TASK TO COMPLETE
Please set down every line of the records below exactly, without the pictures.

[INFORMATION PROVIDED — start]

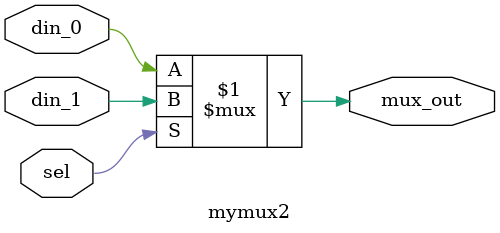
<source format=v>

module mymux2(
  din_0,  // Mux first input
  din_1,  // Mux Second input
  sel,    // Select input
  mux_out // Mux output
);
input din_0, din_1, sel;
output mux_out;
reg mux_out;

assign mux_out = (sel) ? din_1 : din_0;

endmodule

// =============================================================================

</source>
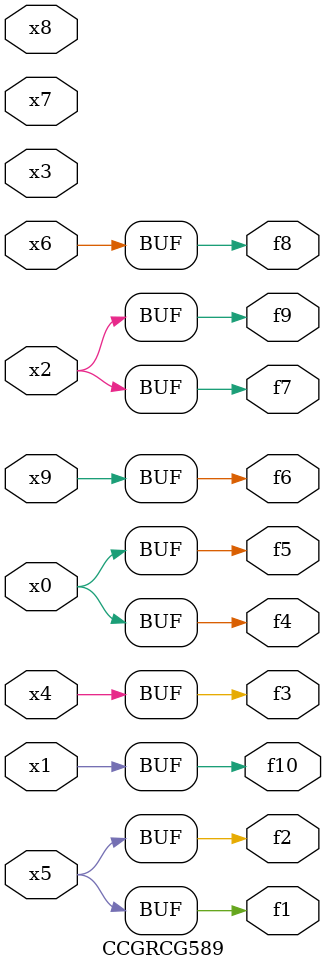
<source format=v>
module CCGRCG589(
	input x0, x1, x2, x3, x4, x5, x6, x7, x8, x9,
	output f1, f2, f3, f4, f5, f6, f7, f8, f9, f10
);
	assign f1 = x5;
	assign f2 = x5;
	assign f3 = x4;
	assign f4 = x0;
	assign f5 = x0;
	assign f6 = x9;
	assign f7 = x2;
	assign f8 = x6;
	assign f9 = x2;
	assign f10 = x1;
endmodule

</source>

[INFORMATION PROVIDED — finish]

OUTPUT OF THE EXERCISE
<source format=v>

module mymux2(
  din_0,  // Mux first input
  din_1,  // Mux Second input
  sel,    // Select input
  mux_out // Mux output
);
input din_0, din_1, sel;
output mux_out;
reg mux_out;

assign mux_out = (sel) ? din_1 : din_0;

endmodule

// =============================================================================

</source>
<source format=v>
module CCGRCG589(
	input x0, x1, x2, x3, x4, x5, x6, x7, x8, x9,
	output f1, f2, f3, f4, f5, f6, f7, f8, f9, f10
);
	assign f1 = x5;
	assign f2 = x5;
	assign f3 = x4;
	assign f4 = x0;
	assign f5 = x0;
	assign f6 = x9;
	assign f7 = x2;
	assign f8 = x6;
	assign f9 = x2;
	assign f10 = x1;
endmodule

</source>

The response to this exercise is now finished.